_EXERCISE GOAL_
Copy every line of the listing below character for character, leaving the pictures out of your answer.

_EXTRACTED ENTRIES_
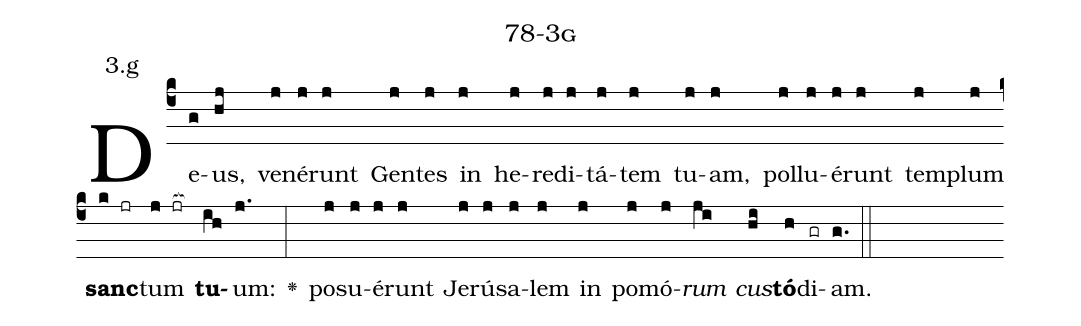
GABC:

name: 78-3g;
annotation: 3.g;
%%
(c4)De(g)us,(hj) ve(j)né(j)runt(j) Gen(j)tes(j) in(j) he(j)re(j)di(j)tá(j)tem(j) tu(j)am,(j) pol(j)lu(j)é(j)runt(j) tem(j)plum(j) <b>sanc</b>(k jr)tum(j jr[ocb:1{]) <b>tu</b>(ih[ocb:0}])um:(j.) <v>\greheightstar</v>(:) po(j)su(j)é(j)runt(j) Je(j)rú(j)sa(j)lem(j) in(j) po(j)mó(j)<i>rum</i>(ji) <i>cus</i>(hi)<b>tó</b>(h)di(gr)am.(g.) (::)


%E(j) u(j) o(ji) u(hi) a(h) e.(g.) (::)
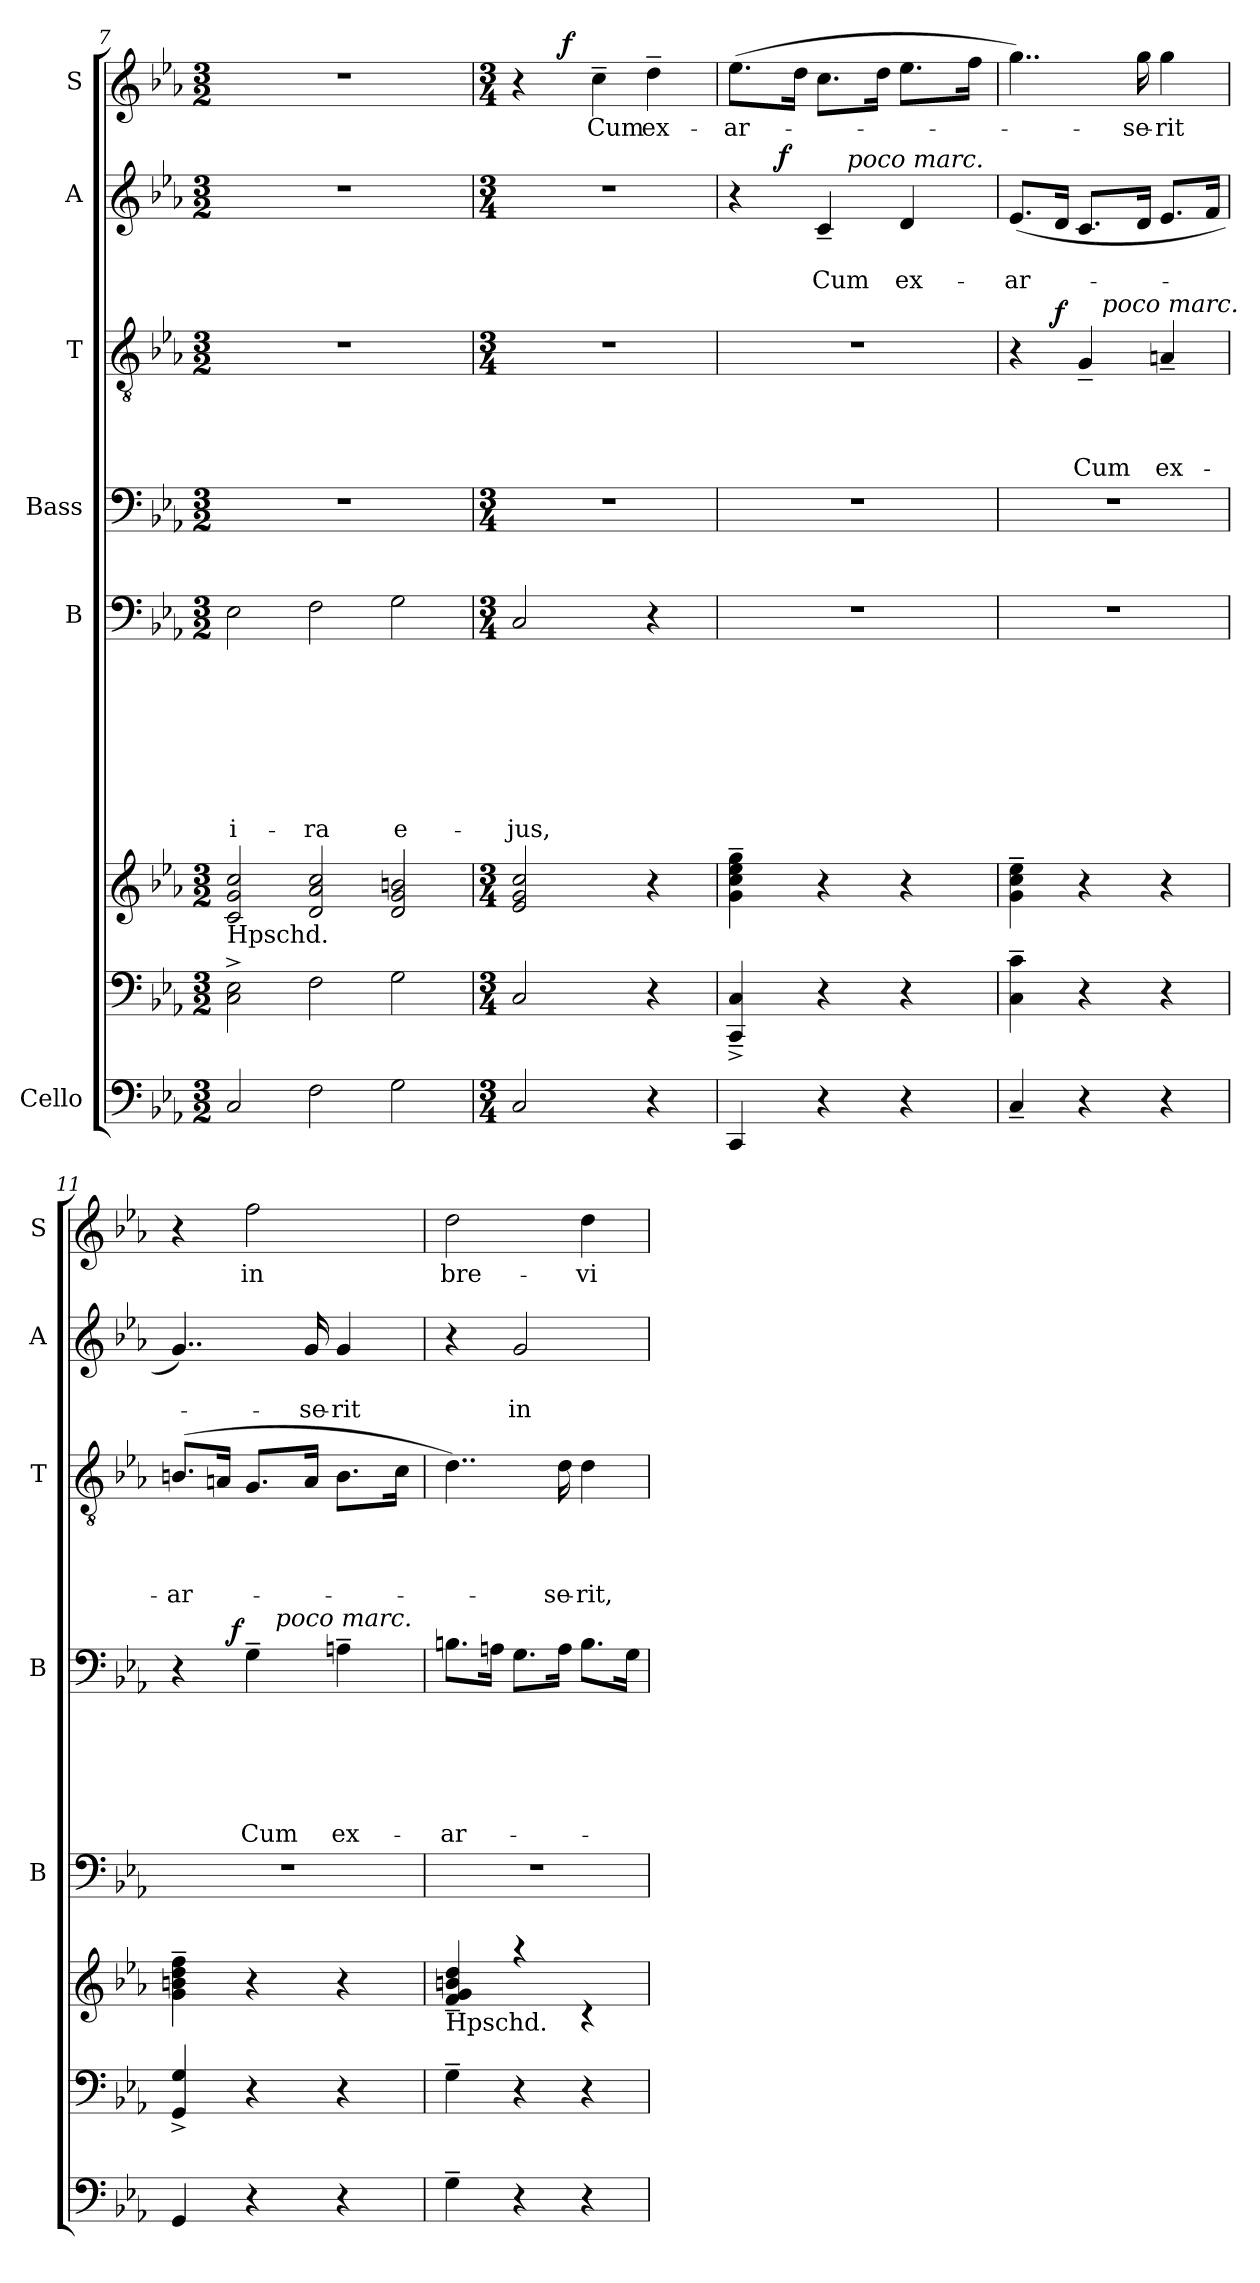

_TASK OUTPUT_
GABC:

name: 78-3g;
annotation: 3.g;
%%
(c4)De(g)us,(hj) ve(j)né(j)runt(j) Gen(j)tes(j) in(j) he(j)re(j)di(j)tá(j)tem(j) tu(j)am,(j) pol(j)lu(j)é(j)runt(j) tem(j)plum(j) <b>sanc</b>(k jr)tum(j jr[ocb:1{]) <b>tu</b>(ih[ocb:0}])um:(j.) <v>\greheightstar</v>(:) po(j)su(j)é(j)runt(j) Je(j)rú(j)sa(j)lem(j) in(j) po(j)mó(j)<i>rum</i>(ji) <i>cus</i>(hi)<b>tó</b>(h)di(gr)am.(g.) (::)


%E(j) u(j) o(ji) u(hi) a(h) e.(g.) (::)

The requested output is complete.